* [Required work] When the line with "Would you compute" is found, repeat it and all lines that follow it exactly, stopping at the end of the listing.
Given information: Begin
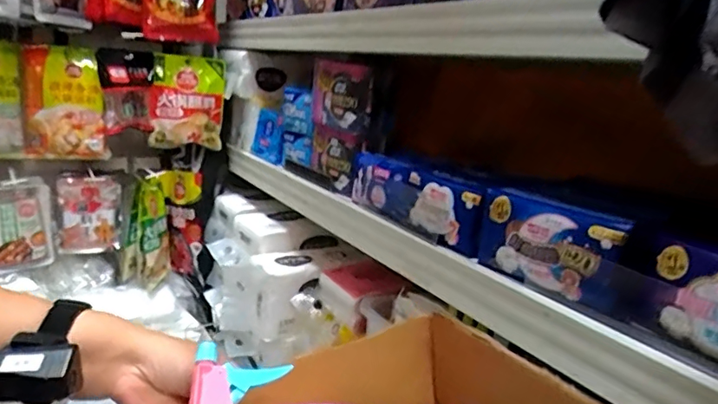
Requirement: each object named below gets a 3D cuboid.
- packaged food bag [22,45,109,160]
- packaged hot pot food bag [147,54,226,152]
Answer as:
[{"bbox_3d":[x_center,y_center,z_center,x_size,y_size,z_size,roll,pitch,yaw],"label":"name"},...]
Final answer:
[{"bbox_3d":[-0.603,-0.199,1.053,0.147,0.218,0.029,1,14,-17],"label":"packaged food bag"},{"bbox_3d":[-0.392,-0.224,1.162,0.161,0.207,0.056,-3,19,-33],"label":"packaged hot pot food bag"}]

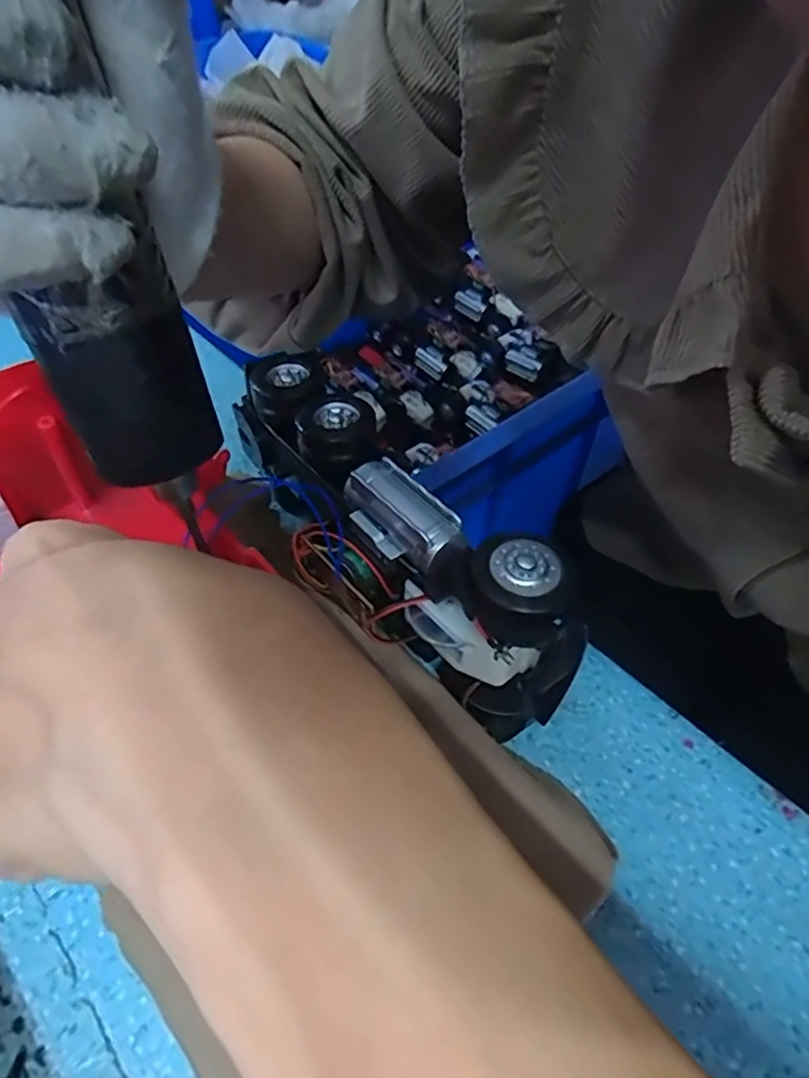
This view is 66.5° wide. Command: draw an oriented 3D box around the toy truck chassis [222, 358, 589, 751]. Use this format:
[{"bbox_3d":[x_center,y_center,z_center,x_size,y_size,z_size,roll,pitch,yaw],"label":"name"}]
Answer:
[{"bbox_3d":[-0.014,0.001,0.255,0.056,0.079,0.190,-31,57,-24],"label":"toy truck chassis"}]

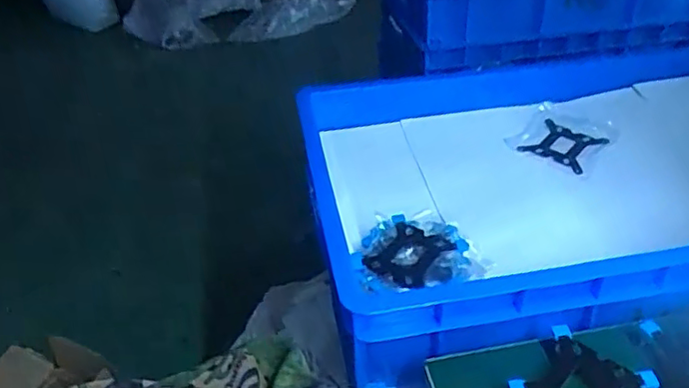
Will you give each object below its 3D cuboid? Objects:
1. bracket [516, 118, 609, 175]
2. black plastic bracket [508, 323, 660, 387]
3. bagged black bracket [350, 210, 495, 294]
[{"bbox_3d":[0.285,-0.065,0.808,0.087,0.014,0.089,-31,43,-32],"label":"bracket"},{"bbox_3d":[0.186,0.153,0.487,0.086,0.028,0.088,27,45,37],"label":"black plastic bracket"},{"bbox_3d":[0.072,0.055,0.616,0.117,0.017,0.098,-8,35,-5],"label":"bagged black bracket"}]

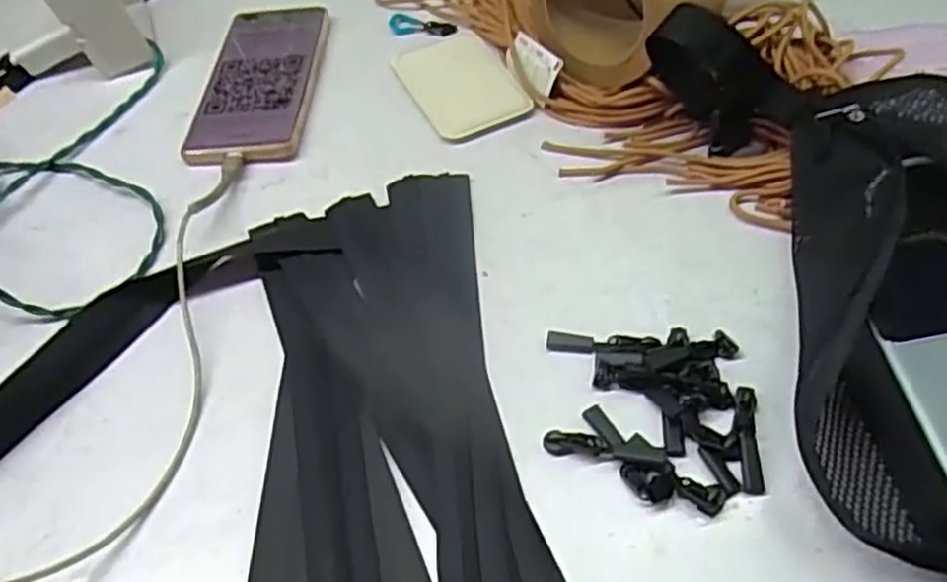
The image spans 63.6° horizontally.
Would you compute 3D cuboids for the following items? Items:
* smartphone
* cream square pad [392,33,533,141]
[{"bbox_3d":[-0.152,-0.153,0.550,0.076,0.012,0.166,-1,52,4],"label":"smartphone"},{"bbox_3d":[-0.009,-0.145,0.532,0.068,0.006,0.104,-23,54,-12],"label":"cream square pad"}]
Given information: End
* [The completed task]
Would you compute 3D cuboids for the following items? Items:
* smartphone
* cream square pad [392,33,533,141]
[{"bbox_3d":[-0.152,-0.153,0.550,0.076,0.012,0.166,-1,52,4],"label":"smartphone"},{"bbox_3d":[-0.009,-0.145,0.532,0.068,0.006,0.104,-23,54,-12],"label":"cream square pad"}]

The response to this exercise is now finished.